I can’t stop thinking about the migrant children I met in a detention center

By: Anonymous

The first thing I noticed were her pants. They were hot pink. The kind of pink that I see all the tweens in my neighborhood wearing as they walk home from school. She looked like many of the kids I see, laughing and playing with her friends the way young girls do. But her reality was much different from those kids. 

You see, she was here seeking asylum. And while she played, I held her sleeping three-month-old baby. 

I learned a little bit about her from one of the workers at the facility. She fled from her home country and her “perpetrator” (aka the man who raped and impregnated her), when she was a few months from giving birth. She turned 14 in the United States, then she gave birth. “What happens now?” I asked. “She waits for her court date. And we try to help her learn how to be a mom in the meantime.” 

I learned that she’s had a hard time bonding with the baby, and that she needs lots of reminders about how to care for him. That made sense to me. She was, after all, still a child herself. A child who had been raped. I learned that her chances of actually getting asylum are really only as good as the judge she gets. The more I learned, the closer I held her little boy to me, whispering to him that I would think of him everyday. I’ve never worked so hard at holding back tears in my life.  

I had spent the last two hours volunteering at this facility for migrant children. To protect the facility and the children, I can’t share where it is or how I became involved, but to say the experience was profound would be an understatement. During our orientation, we were told the basics. No pictures of the kids, don’t ask them what their stories are, be careful if you’re doing crafts with scissors because many of these kids are cutters. “You have no idea what these children have been through,” the woman who runs the facility told us. Many have endured trafficking, sexual assault and the horrors of war in their home country. All of them were here alone. 

And, no hugs. This one struck a chord with me, as I remember hearing a story months ago about workers in these facilities who were not allowed to hug crying children. I was outraged at the time. But listening to her now, I heard a different perspective. “This is to protect the children,” she explained. “Many of these children have endured sexual trauma at the hands of adults. Touching, of any kind, can trigger them. Adults have not always been nice to these little ones. So you can high five, or side hug, if the moment calls for it. But please, no hugging.” 

I was gutted. 

I, like many others, became painfully aware of the plight these children face last year when the Trump Administration began separating children from their parents at the border. I, like many others, felt anguish at the thought of being torn from my own children. I, like many others, felt a white, hot rage whenever I saw someone commenting things like, “well, they shouldn’t have broken the law” on social media. And I, like many others, felt helpless in how to take action. I donated money, I read and shared articles about crying babies in cages, but beyond that I felt that actually physically helping in any way was beyond my reach. I said things like, “If only I lived in Texas.” “If only I was an immigration attorney.” “If only I spoke Spanish.” I had a lot of “if only” excuses that allowed me to think I couldn’t help. They kept me firmly planted in my bubble of being well-intentioned, but completely removed from meaningful activism. 

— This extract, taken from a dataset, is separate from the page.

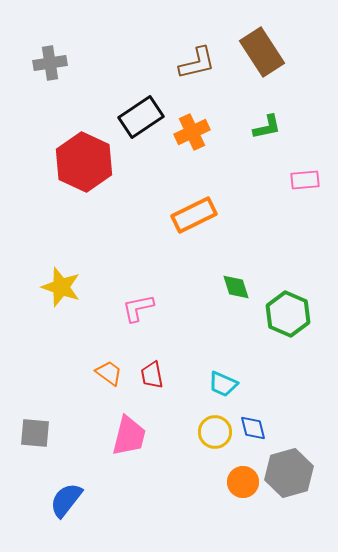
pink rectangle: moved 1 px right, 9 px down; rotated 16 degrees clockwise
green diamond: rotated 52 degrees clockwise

Fast forward several months. I found myself with an opportunity to volunteer at a facility which housed and cared for migrant children in my own state, and even though much of it was a mystery to me (I didn’t even know what city I was going to until the day before), I made it a priority to get there. I no longer had a reason to say “if only”. So many of us want to help, but in an age where life is lived online, we (myself included) feel that sharing an article on social media counts as helping. And maybe in some small way it does. But if we really want to impact change, we must seek out the opportunities available to us that put us on the front lines. We must, I repeat, MUST have firsthand knowledge about the flesh and blood human beings we’re fighting for. Human beings like the perfect little sleeping baby I was holding, and his mother who came here so they would have a shot in hell at a hopeful future. 

I didn’t watch Trump’s speech about the border wall, but I’m fairly certain I know the rhetoric. Them. Us. Fear. Crisis. Wall. Am I close? There will be many who heard his words and agree. There will be many who heard his words and don’t agree. And then, there will be the young girl and her baby. There will be the other young women I saw who had all been trafficked to the U.S. There will be the little boys my son’s age who I cheered on as they decorated holiday ornaments, watching their faces light up at the sight of something they created. There will be the teenage boys I met who wore their hesitation and their pain on their faces, but tried to have fun anyway. All of them here from somewhere else. All of them at the mercy of our government. 

But we, the people, we can help. We can show them love. We can show them compassion. We can hold their babies, and tell their stories. And maybe, just maybe, the more we do that, the more we will understand for ourselves who “they” really are.